Work to complete - Transcribe the data exactly. Leave nothing out.
○ ○ ○ ○ ○
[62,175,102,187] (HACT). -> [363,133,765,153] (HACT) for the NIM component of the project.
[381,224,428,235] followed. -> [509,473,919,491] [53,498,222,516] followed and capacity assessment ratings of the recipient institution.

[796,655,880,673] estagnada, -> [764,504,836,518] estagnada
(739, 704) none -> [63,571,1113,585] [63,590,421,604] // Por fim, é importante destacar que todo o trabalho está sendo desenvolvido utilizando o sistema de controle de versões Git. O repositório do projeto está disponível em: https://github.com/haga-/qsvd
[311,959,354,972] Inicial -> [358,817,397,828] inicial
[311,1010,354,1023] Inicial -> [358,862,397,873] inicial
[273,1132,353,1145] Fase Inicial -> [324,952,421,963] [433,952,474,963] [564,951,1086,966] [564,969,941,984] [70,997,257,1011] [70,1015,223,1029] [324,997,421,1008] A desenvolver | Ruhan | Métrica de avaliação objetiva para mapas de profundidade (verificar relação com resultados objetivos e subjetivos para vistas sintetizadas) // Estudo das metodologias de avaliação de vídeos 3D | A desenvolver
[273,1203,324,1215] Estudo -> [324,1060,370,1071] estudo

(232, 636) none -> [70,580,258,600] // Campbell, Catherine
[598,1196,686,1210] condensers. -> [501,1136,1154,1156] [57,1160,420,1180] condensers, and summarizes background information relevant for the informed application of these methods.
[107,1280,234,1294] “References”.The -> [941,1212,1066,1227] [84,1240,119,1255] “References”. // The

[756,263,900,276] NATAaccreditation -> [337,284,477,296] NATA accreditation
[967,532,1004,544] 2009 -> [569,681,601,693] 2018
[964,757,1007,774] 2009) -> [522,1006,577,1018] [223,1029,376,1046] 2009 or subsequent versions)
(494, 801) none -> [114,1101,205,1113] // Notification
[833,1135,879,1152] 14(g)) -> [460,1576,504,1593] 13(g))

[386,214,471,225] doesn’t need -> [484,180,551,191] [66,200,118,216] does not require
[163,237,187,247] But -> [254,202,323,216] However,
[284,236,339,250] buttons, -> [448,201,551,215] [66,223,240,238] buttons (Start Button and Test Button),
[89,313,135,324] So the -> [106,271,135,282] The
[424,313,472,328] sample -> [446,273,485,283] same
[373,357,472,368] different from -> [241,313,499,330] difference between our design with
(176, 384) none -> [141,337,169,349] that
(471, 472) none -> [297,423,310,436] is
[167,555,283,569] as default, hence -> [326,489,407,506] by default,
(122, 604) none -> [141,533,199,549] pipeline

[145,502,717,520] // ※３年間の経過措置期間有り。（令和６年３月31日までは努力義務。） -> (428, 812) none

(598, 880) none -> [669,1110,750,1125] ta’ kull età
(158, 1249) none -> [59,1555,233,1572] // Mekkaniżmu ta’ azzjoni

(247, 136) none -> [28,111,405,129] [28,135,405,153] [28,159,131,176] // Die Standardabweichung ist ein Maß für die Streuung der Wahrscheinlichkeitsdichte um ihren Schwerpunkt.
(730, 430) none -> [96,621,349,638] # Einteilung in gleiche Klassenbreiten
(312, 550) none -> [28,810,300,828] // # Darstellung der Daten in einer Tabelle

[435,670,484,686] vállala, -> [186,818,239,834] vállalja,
○ ○ ○ ○ ○
Task solution -
[62,175,102,187] (HACT). -> [363,133,765,153] (HACT) for the NIM component of the project.
[381,224,428,235] followed. -> [509,473,919,491] [53,498,222,516] followed and capacity assessment ratings of the recipient institution.

[796,655,880,673] estagnada, -> [764,504,836,518] estagnada
(739, 704) none -> [63,571,1113,585] [63,590,421,604] // Por fim, é importante destacar que todo o trabalho está sendo desenvolvido utilizando o sistema de controle de versões Git. O repositório do projeto está disponível em: https://github.com/haga-/qsvd
[311,959,354,972] Inicial -> [358,817,397,828] inicial
[311,1010,354,1023] Inicial -> [358,862,397,873] inicial
[273,1132,353,1145] Fase Inicial -> [324,952,421,963] [433,952,474,963] [564,951,1086,966] [564,969,941,984] [70,997,257,1011] [70,1015,223,1029] [324,997,421,1008] A desenvolver | Ruhan | Métrica de avaliação objetiva para mapas de profundidade (verificar relação com resultados objetivos e subjetivos para vistas sintetizadas) // Estudo das metodologias de avaliação de vídeos 3D | A desenvolver
[273,1203,324,1215] Estudo -> [324,1060,370,1071] estudo

(232, 636) none -> [70,580,258,600] // Campbell, Catherine
[598,1196,686,1210] condensers. -> [501,1136,1154,1156] [57,1160,420,1180] condensers, and summarizes background information relevant for the informed application of these methods.
[107,1280,234,1294] “References”.The -> [941,1212,1066,1227] [84,1240,119,1255] “References”. // The

[756,263,900,276] NATAaccreditation -> [337,284,477,296] NATA accreditation
[967,532,1004,544] 2009 -> [569,681,601,693] 2018
[964,757,1007,774] 2009) -> [522,1006,577,1018] [223,1029,376,1046] 2009 or subsequent versions)
(494, 801) none -> [114,1101,205,1113] // Notification
[833,1135,879,1152] 14(g)) -> [460,1576,504,1593] 13(g))

[386,214,471,225] doesn’t need -> [484,180,551,191] [66,200,118,216] does not require
[163,237,187,247] But -> [254,202,323,216] However,
[284,236,339,250] buttons, -> [448,201,551,215] [66,223,240,238] buttons (Start Button and Test Button),
[89,313,135,324] So the -> [106,271,135,282] The
[424,313,472,328] sample -> [446,273,485,283] same
[373,357,472,368] different from -> [241,313,499,330] difference between our design with
(176, 384) none -> [141,337,169,349] that
(471, 472) none -> [297,423,310,436] is
[167,555,283,569] as default, hence -> [326,489,407,506] by default,
(122, 604) none -> [141,533,199,549] pipeline

[145,502,717,520] // ※３年間の経過措置期間有り。（令和６年３月31日までは努力義務。） -> (428, 812) none

(598, 880) none -> [669,1110,750,1125] ta’ kull età
(158, 1249) none -> [59,1555,233,1572] // Mekkaniżmu ta’ azzjoni

(247, 136) none -> [28,111,405,129] [28,135,405,153] [28,159,131,176] // Die Standardabweichung ist ein Maß für die Streuung der Wahrscheinlichkeitsdichte um ihren Schwerpunkt.
(730, 430) none -> [96,621,349,638] # Einteilung in gleiche Klassenbreiten
(312, 550) none -> [28,810,300,828] // # Darstellung der Daten in einer Tabelle

[435,670,484,686] vállala, -> [186,818,239,834] vállalja,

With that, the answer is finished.